The Kennedys had asked for quenelles de brochet and mousse of sole with lobster. The Johnsons wanted barbecue, spoonbread and chili.
"You can eat at home what you want, but you do not serve barbecued spareribs at a banquet with the ladies in white gloves," he told The Post.
In 1965, the Johnsons hired a Texan "food coordinator" to cut costs. Her bargain--hunting brought frozen and canned vegetables to 1600 Pennsylvania Ave., a change Verdon couldn't stomach.
"I don't think you can economize on food in the White House," he said. Plus, "I don't want to lose my reputation."
He resigned at the end of the year "in a Gallic huff," according to Time magazine, after he was asked to prepare a cold puree of garbanzo beans — a dish he described as "already bad hot."
Rene Verdon was born June 29, 1924, in the village of Pouzauges on France's west coast, where his parents owned a bakery and pastry shop.
He grew up helping his father deliver bread and apprenticed to a chef at a hotel in Nantes. From there, he went to Paris, where he worked in restaurants such as the Berkeley before moving to the United States in the late 1950s.
He was working as an assistant chef at the Carlyle Hotel in New York, where the Kennedys had a penthouse, when John F. Kennedy was elected president.
After leaving the White House, Verdon spent several years hawking electric kitchen appliances and then settled in San Francisco. He wrote several books, including "The White House Chef Cookbook" (1968) and "The Enlightened Cuisine" (1985).
In 1972, he started Le Trianon, a French restaurant hailed in the Times for its "Old--World charm."
Survivors include his wife, Yvette, a former House of Chanel director who ran the front of the house at Le Trianon.
Verdon presided over several state dinners, but his favorite, he said, was held in 1961 at Mount Vernon — George Washington's estate on the banks of the Potomac River — in honor of the president of Pakistan.
The mansion had neither a kitchen for Verdon nor modern toilets for the 132 guests who arrived by boat. And Mount Vernon's swampy grounds were thick with mosquitoes.
Verdon prepared a simple meal at the White House — an appetizer of avocado and crabmeat followed by chicken casserole — that was trucked 16 miles to Mount Vernon. When he saw Park Service employees spraying insecticide to battle the bugs, he threatened to quit.

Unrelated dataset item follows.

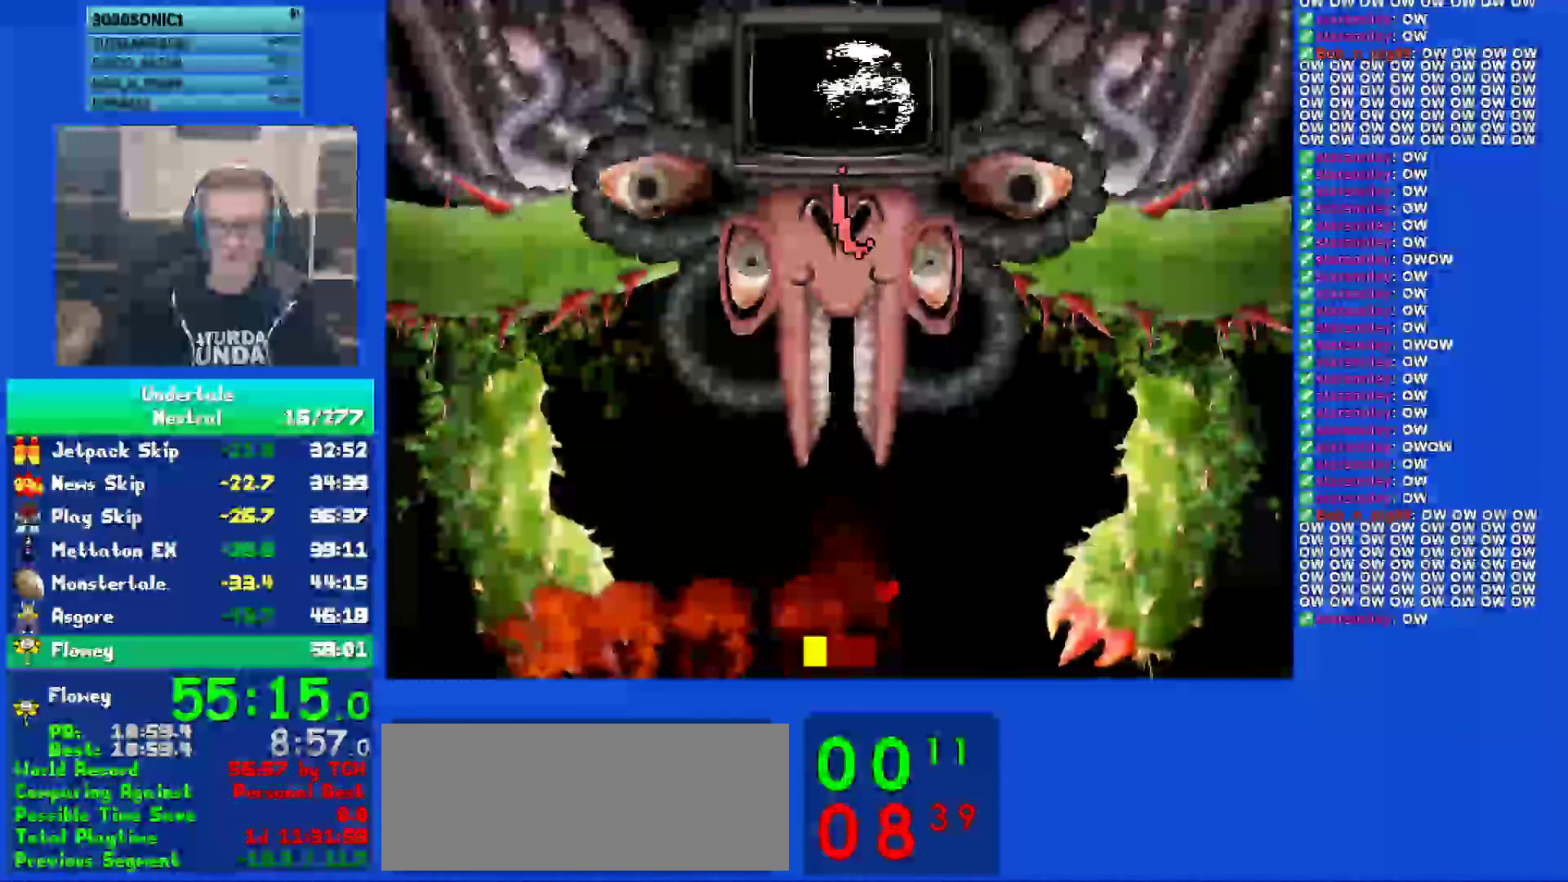
{"keys": [], "events": [[67, "z", "up"], [150, "z", "down"], [167, "right", "up"], [233, "left", "down"], [267, "z", "up"], [367, "z", "down"], [400, "left", "up"], [433, "z", "up"]]}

"I'm not going to be responsible," he cried, "for the number of deaths from DDT!"
He was calmed after Secret Service officers taste--tested several dishes. Guests ate under a tent and listened to the National Symphony Orchestra, and the night was pronounced a triumph.
"Onlookers have speculated as to what marks the end of the Kennedy era," read a 1965 editorial in The Post. "The resignation that truly signals the end of the Kennedy era is that of Chef Rene Verdon."